Çocuklar saatlerce oyun oynadılar. Kimi zaman kendi kendilerine, kimi zaman bizlerle. Erkekler maç bile yaptı çamların altında. Saat 11:00'de başlayan günümüz 18:00'e kadar devam etti.

Bu gece yatağa yattığımda içimde tarifsiz bir mutluluk vardı. Sevdiğim onca insan ile yalnız olmadığımızı hissettiğimiz bir günün sonu, yüzümüzde tarifsiz bir gülümseme ve huzur ile son buldu. 

Bazen bana böylesine bir organizasyonu neden yaptığımı soranlar oluyor. Elbette kreşte 10 kişi ile bir doğum günü de olamaz mı? Niye olmasın. Ne var ki aşağıda paylaştığım fotoğraf kareleri benim tek cevabım.  
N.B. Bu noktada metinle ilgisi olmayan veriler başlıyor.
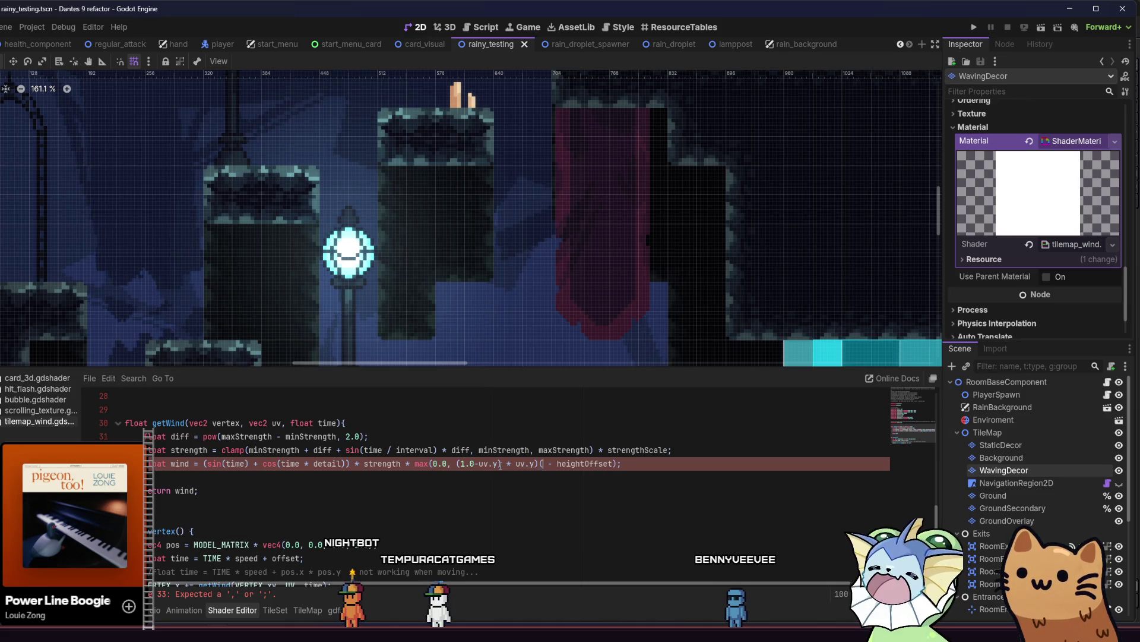
key(ctrl+s)
key(ctrl+s)
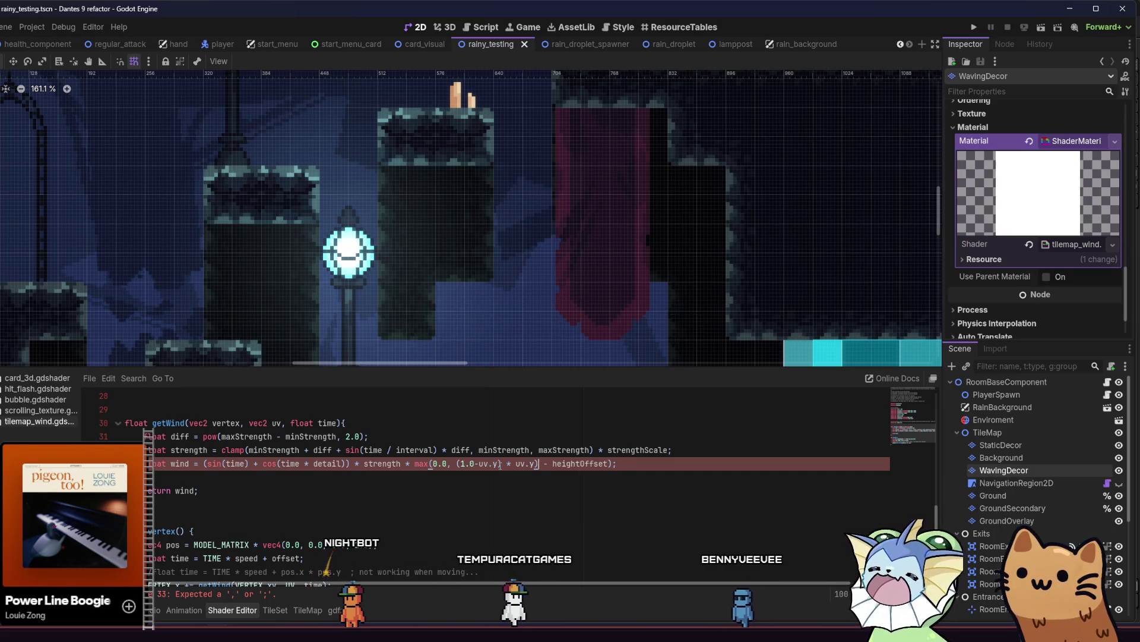
click(453, 463)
Ailemizin en büyüğü olan anneannem, son dönemde yürümekte zorluk çekiyor. Bir de omuz kırığı atlattı. Tam saatinde bizimleydi. Daha büyük bir mutluluk olabilir mi. Ailemin benim her acayip organizasyonumda arkamda olduğunu bilmek o kadar inanılmaz ki. Biz kalabalık bir aile değiliz ama ne var ki, kendi seçimlerimiz ile kurduğumuz hayatta hiç de yalnız değiliz. Dilerim öyle de devam eder hayat...

Sevgili Ece,
 Güzel bir günde, elimizden geldiğince kutladık 4 yaş doğum gününü. Mumunu üflerken sen o küçücük dudaklarının arasından çıkarttığın kuvvetli nefesinle, ben senin için her günün bir öncekinden daha iyi olmasını diledim. Sana sorduğumda ise sen: " Bir an önce okulun açılmasını ve okuma yazma öğrenmeyi diledim" dedin. Çok şaşırttın beni. Gerek var mı minnoşum aceleye. Sen benim küçücüğümsün. Lütfen hayatı hızlandırmayı dileme ve hep anın adını çıkart, çok zor olsa da...
Seni seviyoruz...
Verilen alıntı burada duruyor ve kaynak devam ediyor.